Taiping was a Chinese steamer that sank after a collision with a smaller cargo ship, Chienyuan, while en route from mainland China to Taiwan on 27 January 1949. With an estimated death toll of over 1,000 people, it ranks as one of the ten deadliest maritime disasters in history.

==Final voyage==
Taiping was packed to nearly twice her rated capacity, carrying over 1,000 refugees fleeing advancing Chinese Communist forces during the Chinese Civil War, when she departed Shanghai on 26 January 1949, bound for Keelung.
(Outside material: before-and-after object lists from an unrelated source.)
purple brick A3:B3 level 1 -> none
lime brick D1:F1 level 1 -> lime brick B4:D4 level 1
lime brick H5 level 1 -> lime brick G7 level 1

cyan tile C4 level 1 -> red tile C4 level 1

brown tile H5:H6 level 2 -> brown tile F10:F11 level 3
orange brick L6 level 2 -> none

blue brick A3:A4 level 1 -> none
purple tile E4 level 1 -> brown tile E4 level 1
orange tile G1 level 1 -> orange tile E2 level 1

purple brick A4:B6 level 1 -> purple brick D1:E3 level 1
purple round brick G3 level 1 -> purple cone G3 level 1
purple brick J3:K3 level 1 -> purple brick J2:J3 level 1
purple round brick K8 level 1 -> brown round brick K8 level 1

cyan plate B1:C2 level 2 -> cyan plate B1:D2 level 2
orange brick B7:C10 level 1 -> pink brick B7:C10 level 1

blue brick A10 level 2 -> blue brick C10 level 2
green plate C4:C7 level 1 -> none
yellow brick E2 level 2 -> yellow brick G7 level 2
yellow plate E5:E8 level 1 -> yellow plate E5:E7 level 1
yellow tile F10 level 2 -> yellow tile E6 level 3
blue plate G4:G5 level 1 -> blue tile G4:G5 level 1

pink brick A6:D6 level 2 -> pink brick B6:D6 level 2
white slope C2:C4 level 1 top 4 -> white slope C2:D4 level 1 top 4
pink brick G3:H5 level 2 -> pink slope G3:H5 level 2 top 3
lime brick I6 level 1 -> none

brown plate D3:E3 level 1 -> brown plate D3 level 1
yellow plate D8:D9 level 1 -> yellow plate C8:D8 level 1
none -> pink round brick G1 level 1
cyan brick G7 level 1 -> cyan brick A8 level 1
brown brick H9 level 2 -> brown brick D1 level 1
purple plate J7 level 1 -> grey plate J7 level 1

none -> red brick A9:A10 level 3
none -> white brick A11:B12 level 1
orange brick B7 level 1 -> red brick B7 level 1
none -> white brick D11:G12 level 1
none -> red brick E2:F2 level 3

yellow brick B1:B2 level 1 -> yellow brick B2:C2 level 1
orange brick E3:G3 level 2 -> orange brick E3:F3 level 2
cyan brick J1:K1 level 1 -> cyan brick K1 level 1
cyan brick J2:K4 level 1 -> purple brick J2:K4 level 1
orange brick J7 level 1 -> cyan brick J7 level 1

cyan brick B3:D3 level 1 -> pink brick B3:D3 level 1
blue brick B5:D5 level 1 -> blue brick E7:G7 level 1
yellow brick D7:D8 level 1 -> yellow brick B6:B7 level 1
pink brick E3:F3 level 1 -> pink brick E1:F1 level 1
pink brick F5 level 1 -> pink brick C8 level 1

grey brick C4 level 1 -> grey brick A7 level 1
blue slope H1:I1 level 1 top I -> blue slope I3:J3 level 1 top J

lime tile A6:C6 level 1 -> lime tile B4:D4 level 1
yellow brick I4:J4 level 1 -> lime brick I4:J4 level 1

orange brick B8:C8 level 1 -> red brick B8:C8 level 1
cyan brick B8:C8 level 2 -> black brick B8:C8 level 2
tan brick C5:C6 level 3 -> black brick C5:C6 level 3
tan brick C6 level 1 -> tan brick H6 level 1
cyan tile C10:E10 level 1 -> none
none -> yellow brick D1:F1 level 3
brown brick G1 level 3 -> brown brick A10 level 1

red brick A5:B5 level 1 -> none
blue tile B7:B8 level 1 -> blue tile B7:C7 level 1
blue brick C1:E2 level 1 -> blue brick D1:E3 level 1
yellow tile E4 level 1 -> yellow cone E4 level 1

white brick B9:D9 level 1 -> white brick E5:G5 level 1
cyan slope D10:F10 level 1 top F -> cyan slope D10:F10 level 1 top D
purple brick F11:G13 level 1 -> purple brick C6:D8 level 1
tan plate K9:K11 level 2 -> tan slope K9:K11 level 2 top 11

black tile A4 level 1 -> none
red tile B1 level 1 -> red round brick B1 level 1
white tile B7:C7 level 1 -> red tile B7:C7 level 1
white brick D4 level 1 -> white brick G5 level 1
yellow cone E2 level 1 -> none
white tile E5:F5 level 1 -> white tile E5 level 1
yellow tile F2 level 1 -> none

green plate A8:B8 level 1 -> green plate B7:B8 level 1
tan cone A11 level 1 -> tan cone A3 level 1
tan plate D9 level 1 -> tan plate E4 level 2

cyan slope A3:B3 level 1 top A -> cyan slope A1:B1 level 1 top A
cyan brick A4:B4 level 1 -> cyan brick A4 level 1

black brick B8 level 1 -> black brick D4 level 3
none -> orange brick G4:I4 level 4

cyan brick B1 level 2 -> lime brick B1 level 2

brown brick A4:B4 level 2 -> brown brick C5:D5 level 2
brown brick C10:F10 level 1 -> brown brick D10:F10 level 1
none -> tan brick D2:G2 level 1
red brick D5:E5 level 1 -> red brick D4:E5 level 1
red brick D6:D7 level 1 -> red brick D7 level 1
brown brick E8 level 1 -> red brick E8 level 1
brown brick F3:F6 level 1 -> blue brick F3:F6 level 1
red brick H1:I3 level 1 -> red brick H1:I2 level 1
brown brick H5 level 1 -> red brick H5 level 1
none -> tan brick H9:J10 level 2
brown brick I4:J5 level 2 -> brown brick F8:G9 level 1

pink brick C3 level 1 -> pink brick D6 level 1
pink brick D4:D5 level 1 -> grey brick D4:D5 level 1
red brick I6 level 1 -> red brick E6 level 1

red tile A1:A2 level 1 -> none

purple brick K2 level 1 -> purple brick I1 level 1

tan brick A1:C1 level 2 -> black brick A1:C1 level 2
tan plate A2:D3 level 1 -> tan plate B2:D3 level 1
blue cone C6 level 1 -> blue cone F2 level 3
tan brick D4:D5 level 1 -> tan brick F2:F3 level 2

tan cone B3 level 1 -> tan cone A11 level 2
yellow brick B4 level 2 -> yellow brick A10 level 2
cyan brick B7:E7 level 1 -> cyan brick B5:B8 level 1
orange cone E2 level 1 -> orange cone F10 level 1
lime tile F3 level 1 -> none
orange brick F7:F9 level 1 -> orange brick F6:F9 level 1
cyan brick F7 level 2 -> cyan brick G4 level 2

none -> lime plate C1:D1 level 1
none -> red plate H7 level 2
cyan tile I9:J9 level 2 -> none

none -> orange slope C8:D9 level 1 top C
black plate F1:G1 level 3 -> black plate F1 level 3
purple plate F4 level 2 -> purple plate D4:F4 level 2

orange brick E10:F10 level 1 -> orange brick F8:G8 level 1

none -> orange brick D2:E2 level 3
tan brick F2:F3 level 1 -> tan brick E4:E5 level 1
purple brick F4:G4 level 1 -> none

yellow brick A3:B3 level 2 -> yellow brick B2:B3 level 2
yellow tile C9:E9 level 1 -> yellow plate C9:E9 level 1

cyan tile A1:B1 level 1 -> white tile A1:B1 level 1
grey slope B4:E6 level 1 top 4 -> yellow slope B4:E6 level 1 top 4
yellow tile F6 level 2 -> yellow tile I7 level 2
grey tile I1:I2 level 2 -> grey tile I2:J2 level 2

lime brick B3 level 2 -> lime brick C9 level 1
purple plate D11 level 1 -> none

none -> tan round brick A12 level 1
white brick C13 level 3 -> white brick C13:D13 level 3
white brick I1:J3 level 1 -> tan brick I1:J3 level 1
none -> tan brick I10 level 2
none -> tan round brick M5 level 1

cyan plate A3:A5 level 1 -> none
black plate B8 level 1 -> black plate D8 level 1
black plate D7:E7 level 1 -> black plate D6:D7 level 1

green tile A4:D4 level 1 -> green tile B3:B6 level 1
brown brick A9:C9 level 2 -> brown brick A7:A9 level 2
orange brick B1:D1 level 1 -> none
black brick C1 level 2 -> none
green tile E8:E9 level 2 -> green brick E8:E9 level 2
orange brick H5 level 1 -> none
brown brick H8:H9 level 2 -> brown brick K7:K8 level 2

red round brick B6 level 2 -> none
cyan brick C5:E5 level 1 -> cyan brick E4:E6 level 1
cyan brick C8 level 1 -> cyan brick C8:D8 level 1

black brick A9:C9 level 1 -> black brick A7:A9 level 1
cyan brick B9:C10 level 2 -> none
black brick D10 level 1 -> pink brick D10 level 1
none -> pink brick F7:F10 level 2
Some estimates put the number of passengers on board at over 1,500, although the ship was only rated to carry 580 passengers.

After midnight on 27 January 1949, Taiping was steaming at night with her lights out, owing to a curfew, when she collided with the smaller cargo ship Chienyuan near the Zhoushan Archipelago. She sank, killing over 1,000 passengers and crew members. Only about 50 survived, including 2 people from Chienyuan. Most of them were rescued by HMAS Warramunga.

==Commemoration==
Taiping, which made many journeys between mainland China and Taiwan before her tragic end, has been compared to the Mayflower for her role in bringing Chinese immigrants to Taiwan. She has also been compared to , which sank in 1912, owing to the similar loss of life in her sinking. A memorial to the ship and those who died aboard her was established at Keelung Harbor naval base on Taiwan.

==In popular culture==
The Crossing, a 2014 film directed by John Woo, is about the sinking of Taiping.